Bernays understood that human beings are profoundly social creatures who look to others to determine appropriate behavior. Your reviews, your testimonials, your "as seen in" mentions, your case studies — these are all forms of social proof that signal to potential customers that choosing you is the right, accepted, validated choice.

This is why we talk so often about Google reviews at Indian Lakes Marketing. It's not just about SEO. It's about social architecture — building the visible evidence that normalizes choosing your business.

Create Context That Elevates Perceived Value

Bernays understood that the same product in a different context commands a different price and different perception. A bottle of wine on a bare table in harsh lighting feels different than the same bottle on a beautifully set table with soft lighting. Neither the wine nor its quality has changed. The context has.

How are you presenting your products, services, and business? The quality of your photography, the design of your website, the feel of your physical space, the language in your communication — all of it creates context that shapes how customers perceive your value.

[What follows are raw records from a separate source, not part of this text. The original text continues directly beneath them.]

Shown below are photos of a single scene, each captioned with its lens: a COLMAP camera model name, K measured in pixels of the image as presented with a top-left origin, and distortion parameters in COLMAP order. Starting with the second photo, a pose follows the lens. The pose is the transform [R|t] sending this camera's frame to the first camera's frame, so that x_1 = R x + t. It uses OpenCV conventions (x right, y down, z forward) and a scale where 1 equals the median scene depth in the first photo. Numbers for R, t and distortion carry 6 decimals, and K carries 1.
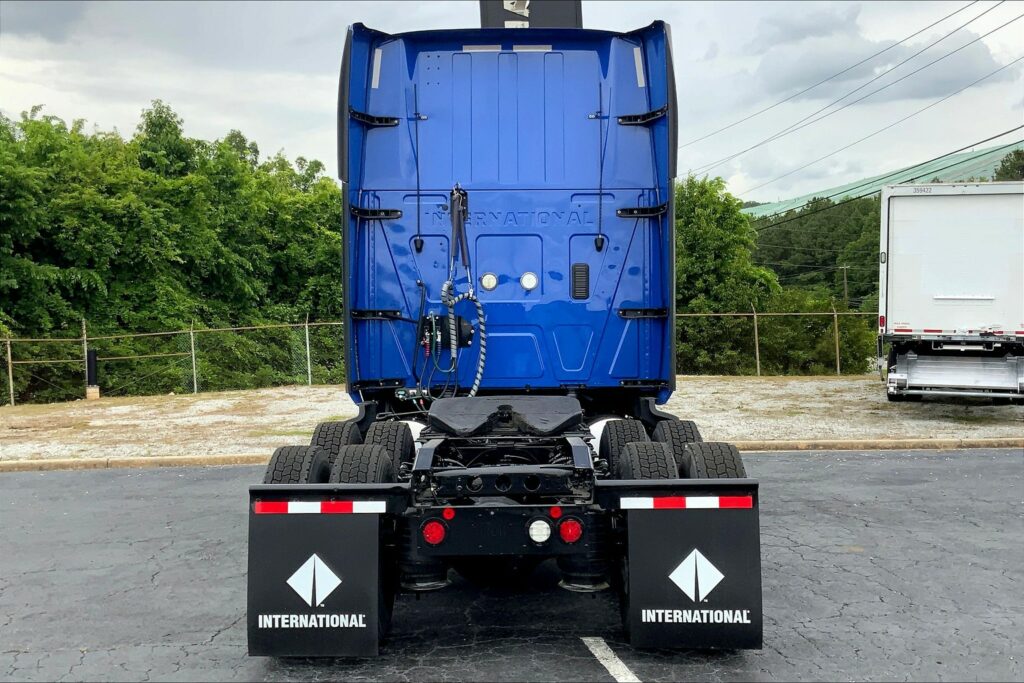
lens RADIAL K [[1060.1, 0, 512.0], [0, 1060.1, 341.5], [0, 0, 1]] dist [0.058666, -0.028077]
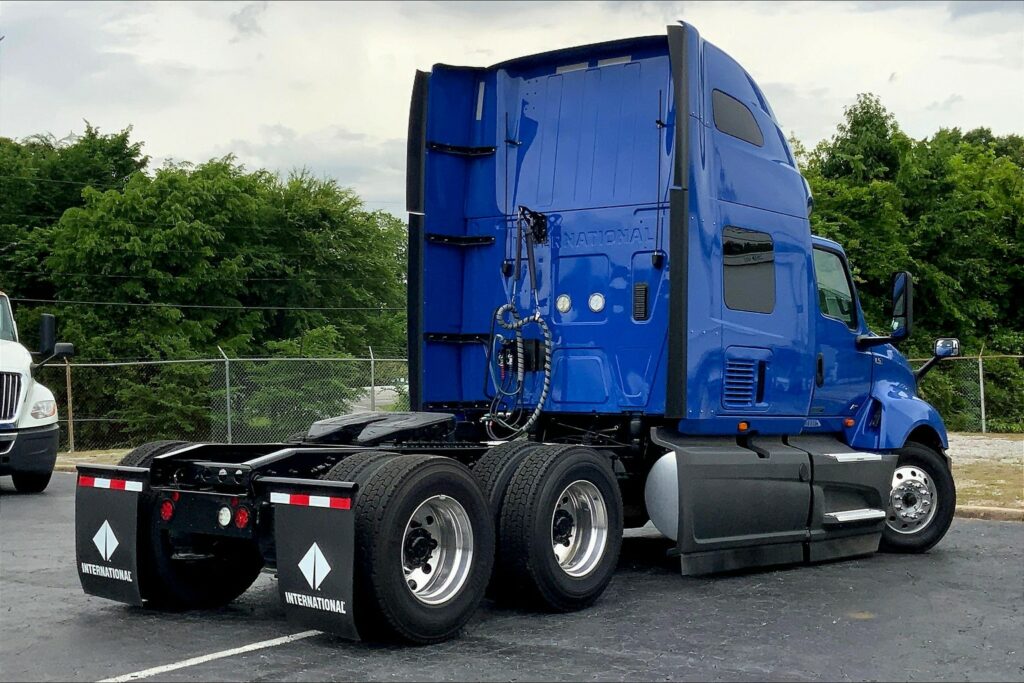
lens RADIAL K [[1287.9, 0, 512.0], [0, 1287.9, 341.5], [0, 0, 1]] dist [0.015532, 0.051118]
pose [[0.800139, -0.001176, -0.599814, 0.370344], [-0.015977, 0.999601, -0.023273, 0.003768], [0.599602, 0.028205, 0.799801, 0.011081]]
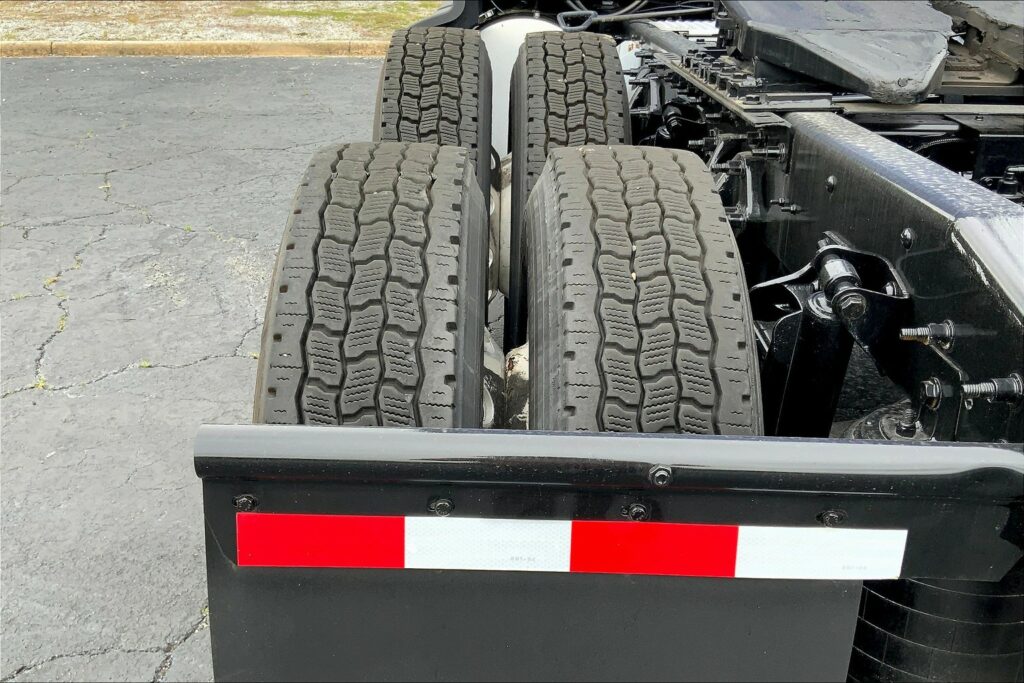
lens RADIAL K [[1024.7, 0, 513.1], [0, 1024.7, 313.1], [0, 0, 1]] dist [0.145128, -0.317715]
pose [[0.999605, 0.023758, 0.015022, -0.062766], [-0.027576, 0.932439, 0.360275, 0.015028], [-0.005448, -0.360546, 0.932725, 0.269283]]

Tap Into Existing Values, Don't Create New Ones

The most effective marketing doesn't try to convince people of something they don't already believe. It finds what they already care about and shows them how your business connects to it. In Northeast Indiana, people deeply value community, craftsmanship, honesty, family, and faith. Good marketing here doesn't invent those values — it finds authentic ways to demonstrate how a business embodies them.

The Ethical Line

Bernays failed because he used his understanding of psychology to serve products and agendas that harmed people, without their knowledge or consent. The line I draw — and the one I'd encourage any business owner to draw — is this: use your understanding of psychology to serve your customers' genuine interests more effectively, not to manipulate them into choices that serve you at their expense.

When you understand why people really make decisions, you can communicate in ways that are genuinely resonant and honest. You don't need deception when you understand the deeper truth. And in small communities where reputation is everything and trust is the currency that matters most, honest marketing that speaks to real human desires is always the better long-term play.